# Spin-orbit and topological proximity effect in ferromagnetic metals: Fundamentals and spintronic applications

The control of recently observed spintronic effects in topological-insulator/ferromagnetic-metal (TI/FM) heterostructures is thwarted by the lack of understanding of band structure and spin texture around their interfaces. This talk will discuss our recently developed approach [1] to this problem where we combine density functional theory (DFT) with Green's function techniques to obtain the spectral function at any plane passing through atoms of TI (such as Bi_{2}Se_{3}) and FM (such as Co) or normal metal (such as Cu) layers comprising the interface. In contrast to widely assumed but thinly tested Dirac cone gapped by the proximity exchange field spectral function, we find that the Rashba ferromagnetic model describes the spectral function on the surface of Bi_{2}Se_{3} in contact with Co near the Fermi level, where circular and snowflake-like constant energy contours coexist around which spin locks to momentum.

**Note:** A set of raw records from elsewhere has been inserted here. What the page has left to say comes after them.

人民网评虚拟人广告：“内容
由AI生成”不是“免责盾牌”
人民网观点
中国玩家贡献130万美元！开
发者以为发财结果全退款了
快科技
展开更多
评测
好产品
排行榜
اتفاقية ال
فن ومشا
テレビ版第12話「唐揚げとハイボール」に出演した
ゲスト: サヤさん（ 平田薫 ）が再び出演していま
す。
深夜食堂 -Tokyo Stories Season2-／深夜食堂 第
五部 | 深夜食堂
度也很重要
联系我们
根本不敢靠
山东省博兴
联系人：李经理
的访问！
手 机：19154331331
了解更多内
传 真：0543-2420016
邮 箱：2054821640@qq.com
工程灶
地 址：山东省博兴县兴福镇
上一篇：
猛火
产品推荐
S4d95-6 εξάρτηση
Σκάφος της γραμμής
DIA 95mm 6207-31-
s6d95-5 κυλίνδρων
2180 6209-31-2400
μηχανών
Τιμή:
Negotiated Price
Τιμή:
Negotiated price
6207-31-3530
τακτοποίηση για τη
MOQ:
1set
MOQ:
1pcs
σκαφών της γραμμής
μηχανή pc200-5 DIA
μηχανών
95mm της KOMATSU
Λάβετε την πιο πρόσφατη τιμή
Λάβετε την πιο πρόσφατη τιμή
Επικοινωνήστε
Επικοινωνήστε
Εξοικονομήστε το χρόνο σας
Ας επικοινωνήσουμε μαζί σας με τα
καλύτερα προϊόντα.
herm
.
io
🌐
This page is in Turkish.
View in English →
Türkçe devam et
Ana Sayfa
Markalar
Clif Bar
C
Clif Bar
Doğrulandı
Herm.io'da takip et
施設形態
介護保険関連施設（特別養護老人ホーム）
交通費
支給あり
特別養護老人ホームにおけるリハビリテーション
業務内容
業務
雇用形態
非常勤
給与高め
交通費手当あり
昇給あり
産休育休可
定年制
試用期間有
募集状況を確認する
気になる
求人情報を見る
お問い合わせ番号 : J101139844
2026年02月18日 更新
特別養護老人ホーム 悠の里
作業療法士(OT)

The remnant of the Dirac cone is hybridized with evanescent wave functions injected by metallic layers and pushed, due to charge transfer from Co or Cu layers, few tenths of eV below the Fermi level for both Bi_{2}Se_{3}/Co and Bi_{2}Se_{3}/Cu interfaces while hosting distorted helical spin texture wounding around a single circle. These features explain recent observation of sensitivity of spin-to-charge conversion signal at TI/Cu interface to tuning of the Fermi level. Crucially for experiments on spin-orbit torque in TI/FM heterostructures [3], few monolayers of Co adjacent to Bi_{2}Se_{3} host spectral functions very different from the bulk metal, as well as in-plane spin textures (despite Co magnetization being out of plane) due to proximity spin-orbit coupling in Co induced by Bi_{2}Se_{3}. I will also discuss spectral functions and spin texture at heavy-metal/FM (such as Ta/Co and Pt/Co) [2] and Weyl-semimetal/FM interfaces, as well as how DFT Hamiltonian of these heterostructures can be combined with Keldysh Green's functions to compute field-like and antidamping-like components of spin-orbit torque [3,5,6] or spin memory loss [2] at interfaces from first principles.

### References

[1] J. M. Marmolejo-Tejada, K. Dolui, P. Lazić, P.-H. Chang, S. Smidstrup, D. Stradi, K. Stokbro, and B. K. Nikolić, Nano Lett. **17**, 5626 (2017).

[2] K. Dolui and B. K. Nikolić, Phys. Rev. B **96**, 220403(R) (2017).

[3] F. Mahfouzi, B. K. Nikolić, and N. Kioussis, Phys. Rev. B **93**, 115419 (2016).

[4] P.-H. Chang, T. Markussen, S. Smidstrup, K. Stokbro, and B. K. Nikolić, Phys. Rev. B **92**, 201406(R) (2015).

[5] F. Mahfouzi and B. K. Nikolić, SPIN **3**, 1330002 (2013).

[6] F. Mahfouzi, N. Nagaosa, and B. K. Nikolić, Phys. Rev. Lett. **109**, 166602 (2012).